Written task a >> Repeat word for word the passage in the summary on evaluation without ground truth, starting with "1. controlled experiments" and going on through "variable became active)".

Reading text section start

Evaluation Without Ground Truth in Social Media Research

1 minute read

Zafarani, Reza, and Huan Liu. Evaluation Without Ground Truth in Social Media Research. Communcations of the ACM 58, no. 6 (May 2015): 54—60. doi:10.1145/2666680.


This paper discusses strategies for evaluating research findings in settings where no ground truth (or gold standard) is available, covering the following three types of evaluations:

  1. Spatiotemporal - predict when and/or where things are going to happen
  2. Causality - why events are happening, and
  3. Outcome - predicting a certain outcome

Spatiotemporal evaluation

  1. draw upon the periodicity of individual behavior (i.e. use behavior observed in the first n days as training to evaluate the next m days).
  2. crowdsourcing
  3. ensemble methods (combine statistically independent methods)

Causality evaluation

  1. controlled experiments (two groups: control and treatment)
  2. natural experiments
    • use a naturally occurring event to measure the influence of an independent variable
    • temporal shuffling (i.e. use control groups from the time before an influencing independent variable became active)

Reading text section end
Source data section start

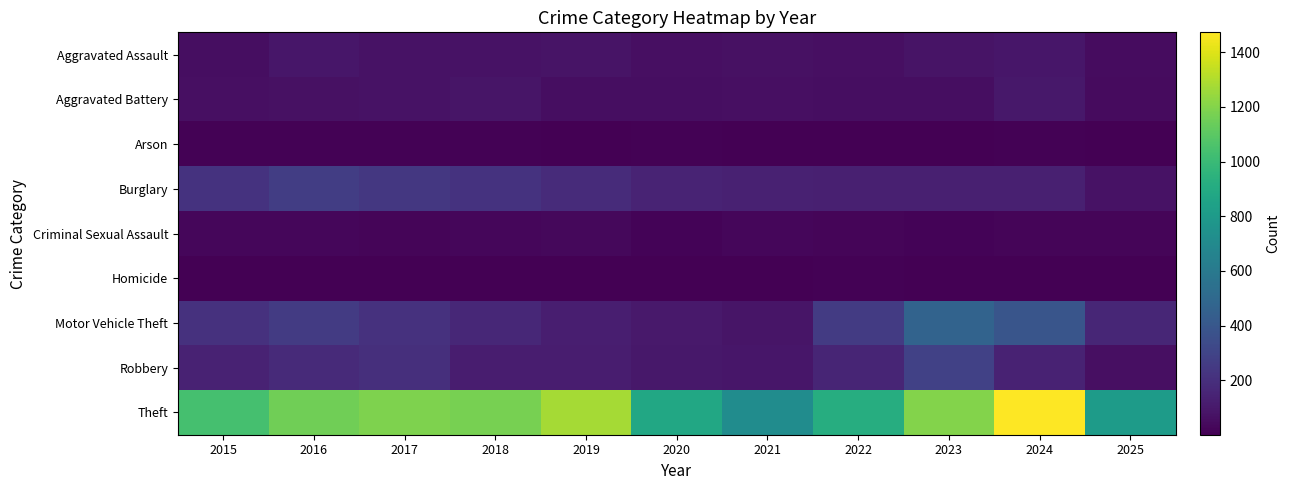

At which category does the chart reach its minimum across all series?

2025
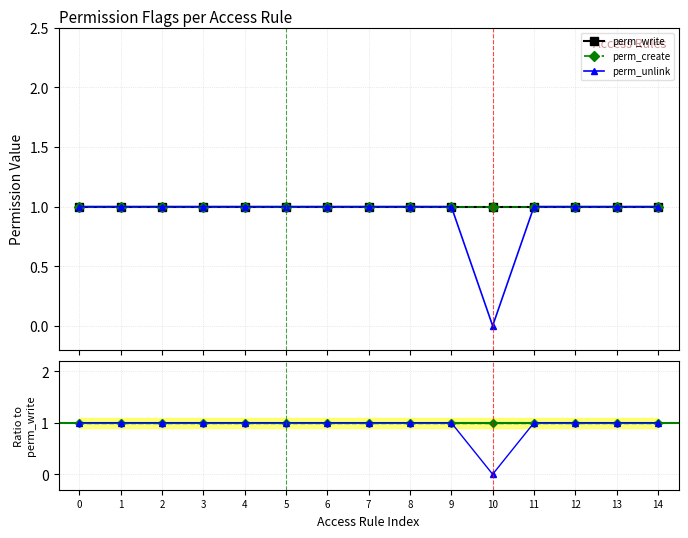

Is it true that perm_create equals 1 at 5?

True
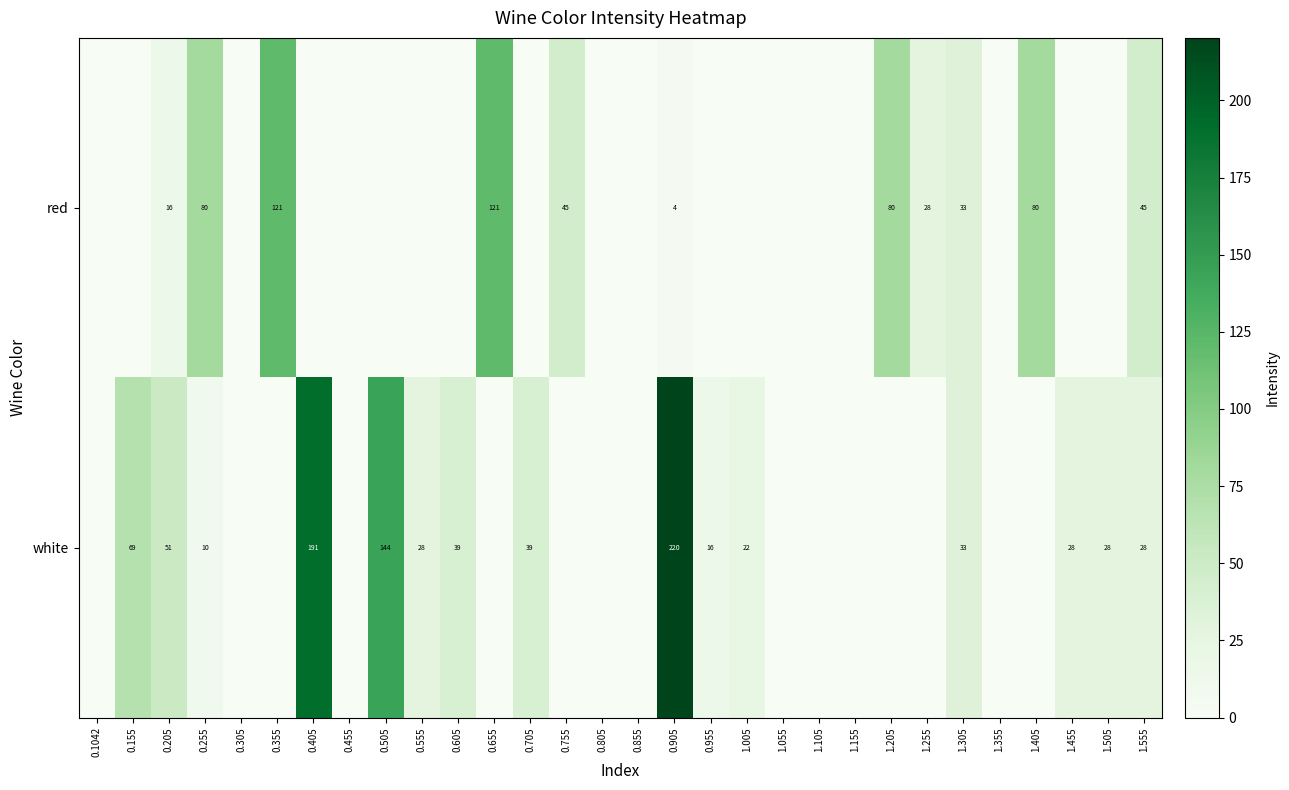

The red series shows 46 at 1.255. True or false?

False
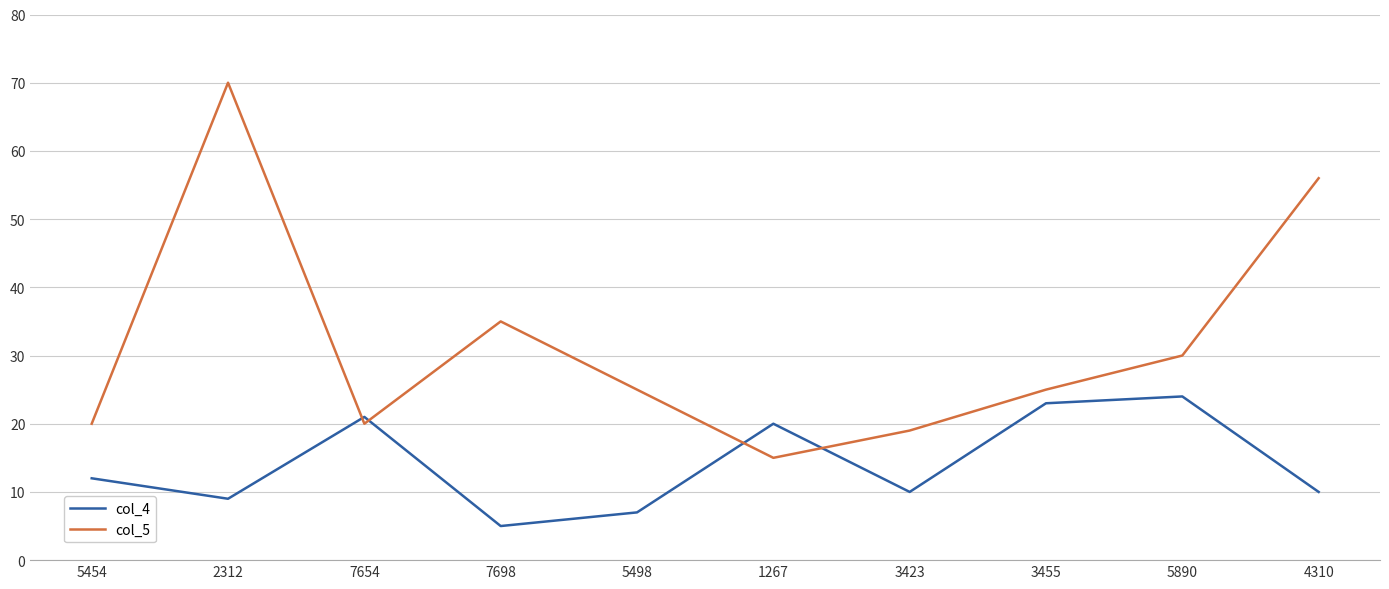

After their last crossing, which series has the higher values: col_4 or col_5?

col_5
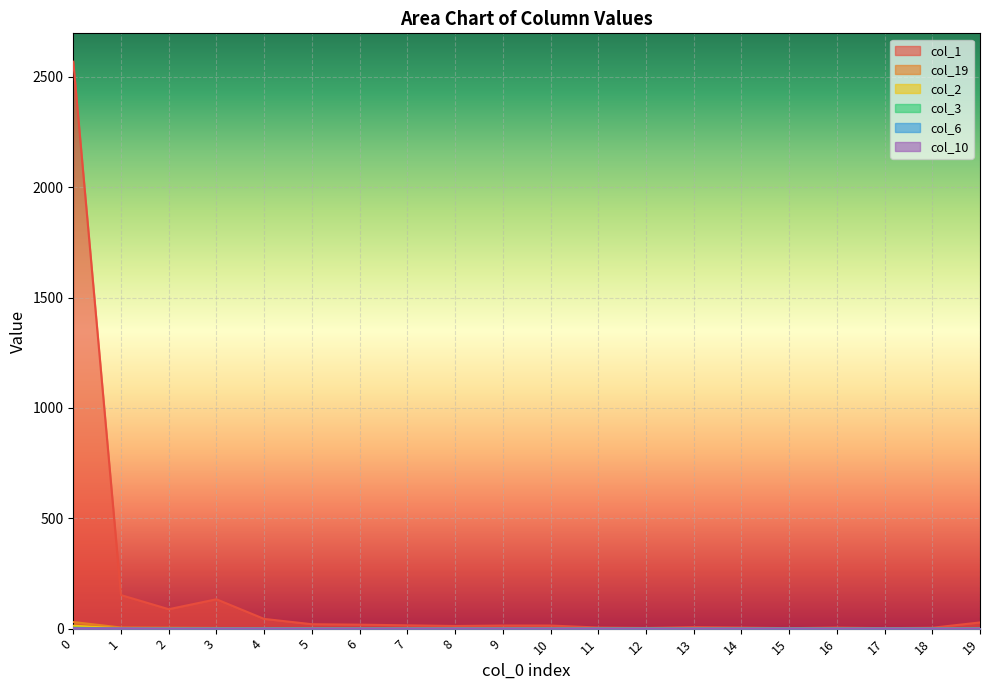

Which series has the largest range (max minus min)?

col_1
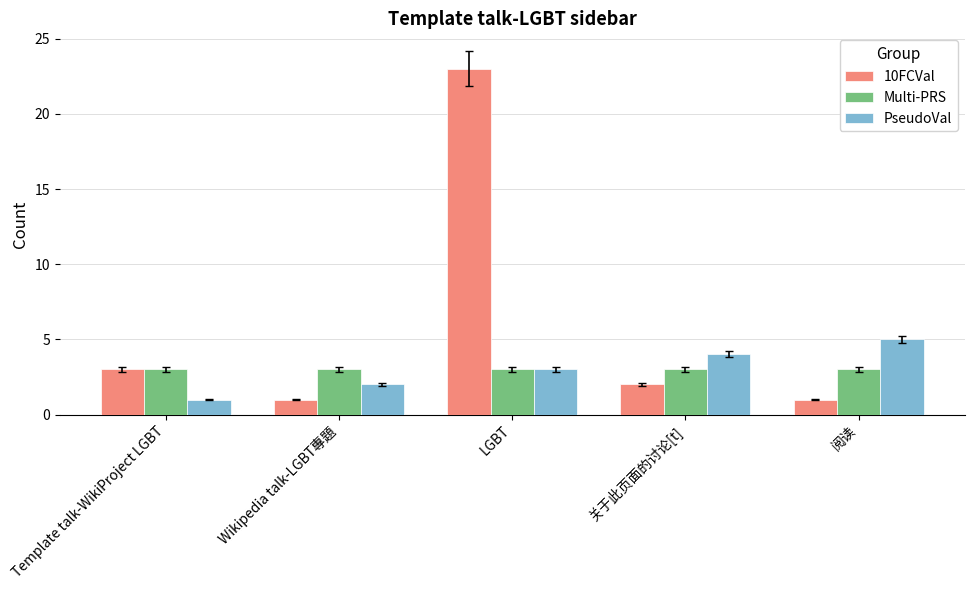

Are the bars grouped side by side (vs. stacked)?

Yes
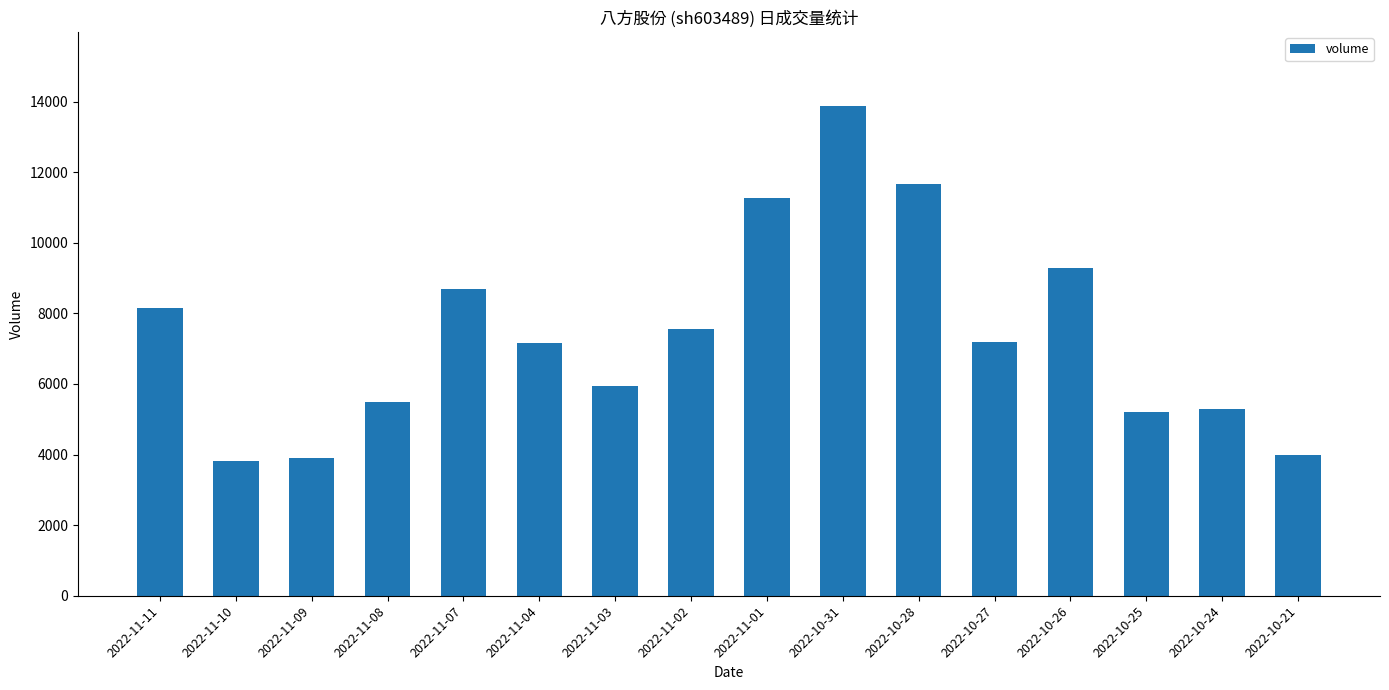

Is it true that the value at 2022-10-27 is 7203?

True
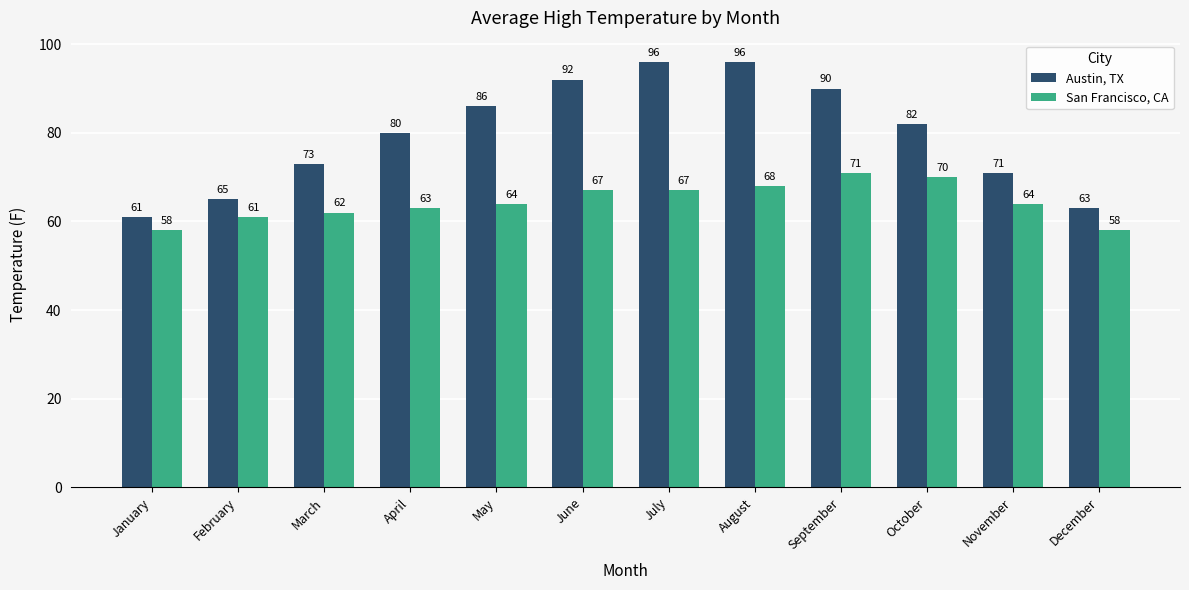

What is the value of the San Francisco, CA bar at the 8th from the left?

68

Source data section end

Written task b >> Reproduce the lines of the chart rows starting with the line with "Is it true that the" and going on through the end of the rows, with no change, and leave out the pictures.

Task result a >>
1. controlled experiments (two groups: control and treatment)
  2. natural experiments
    • use a naturally occurring event to measure the influence of an independent variable
    • temporal shuffling (i.e. use control groups from the time before an influencing independent variable became active)

Task result b >>
Is it true that the value at 2022-10-27 is 7203?

True

What is the value of the San Francisco, CA bar at the 8th from the left?

68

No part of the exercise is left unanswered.